WHAT IS BEING ASKED: Your output should be one number, which is how many lines in the material contain "down".

INFORMATION SUPPLIED Start Marker

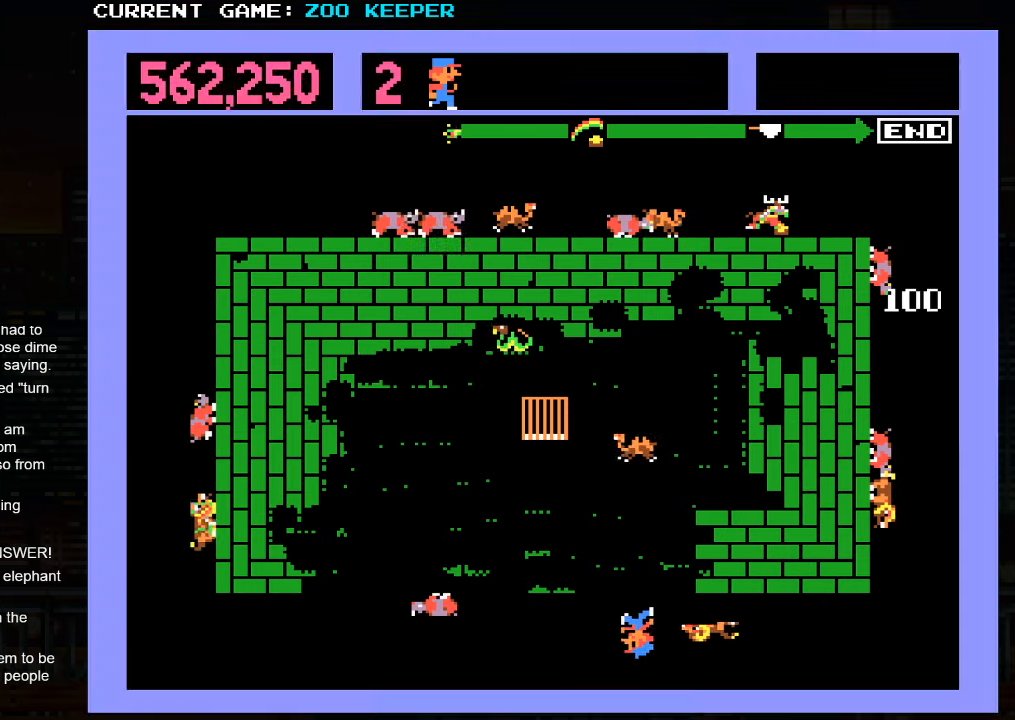
{"buttons": [], "left_stick": "left", "events": [[50, "SQUARE", "up"]]}
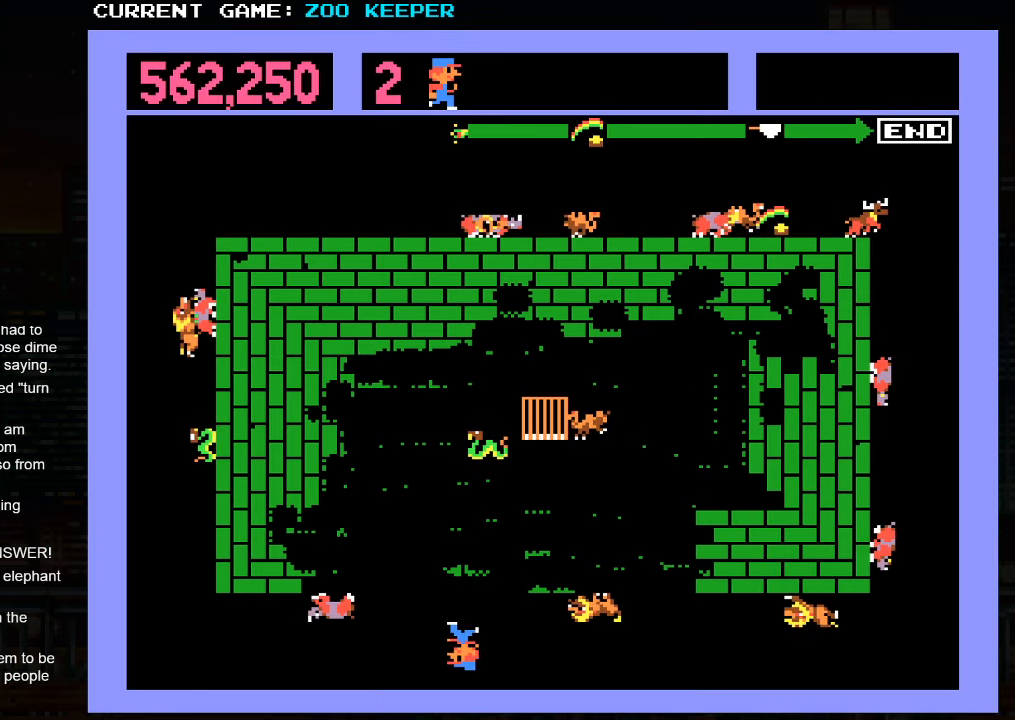
{"buttons": ["SQUARE"], "left_stick": "left", "events": [[216, "SQUARE", "down"]]}
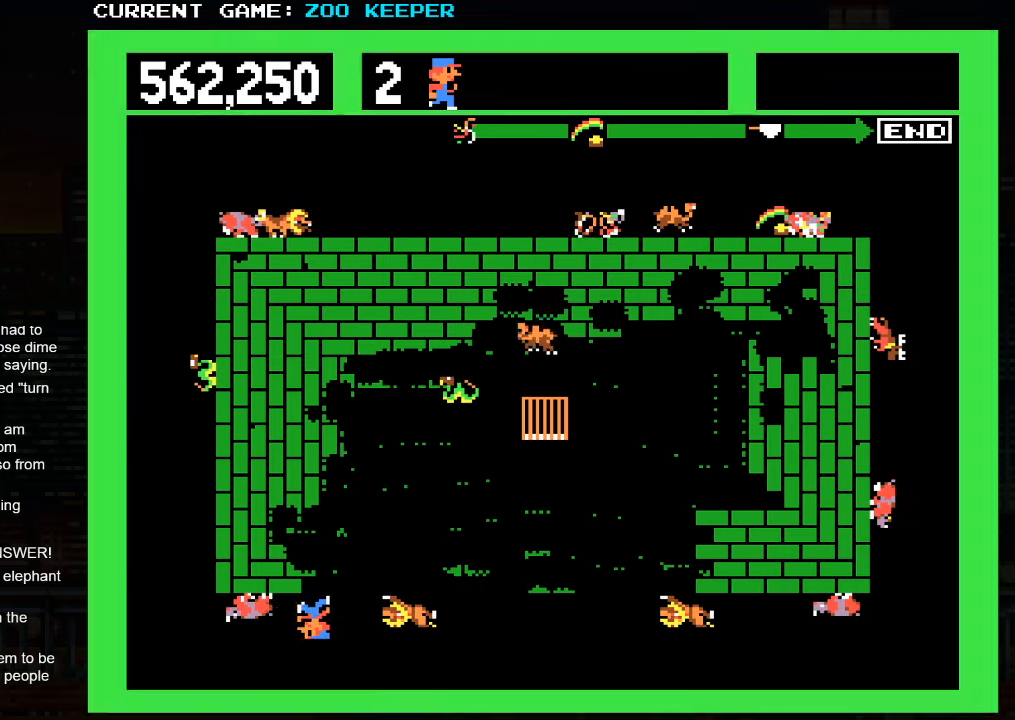
{"buttons": [], "left_stick": "up", "events": [[216, "SQUARE", "up"], [266, "left_stick", "up"]]}
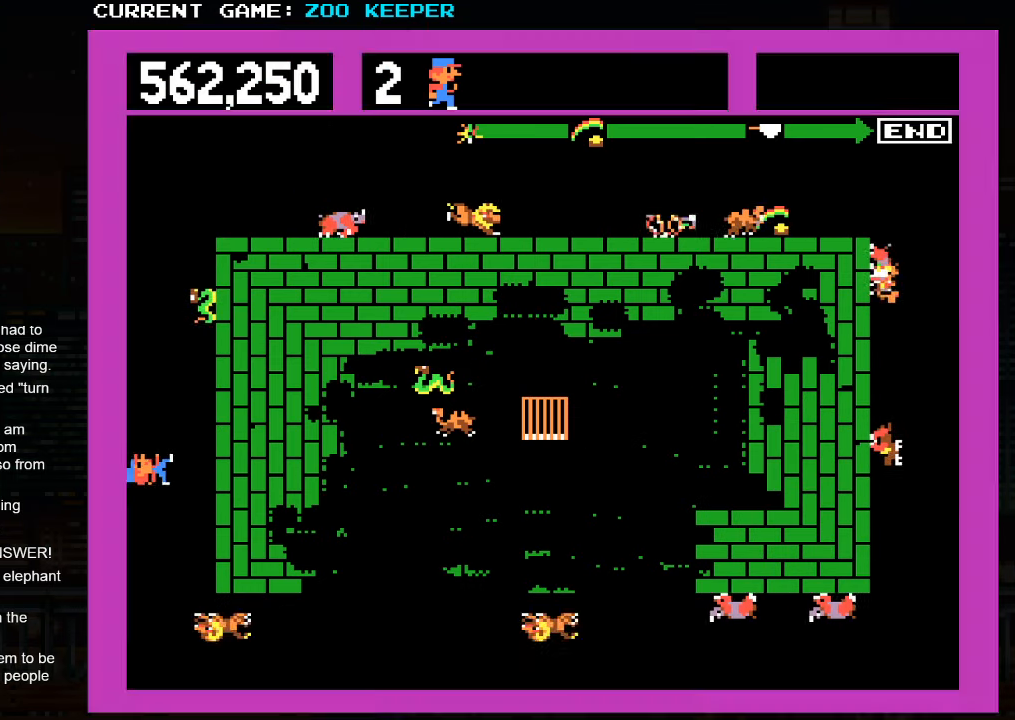
{"buttons": ["SQUARE"], "left_stick": "up", "events": [[350, "SQUARE", "down"], [433, "SQUARE", "up"], [483, "SQUARE", "down"]]}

INFORMATION SUPPLIED End Marker

ANSWER: 2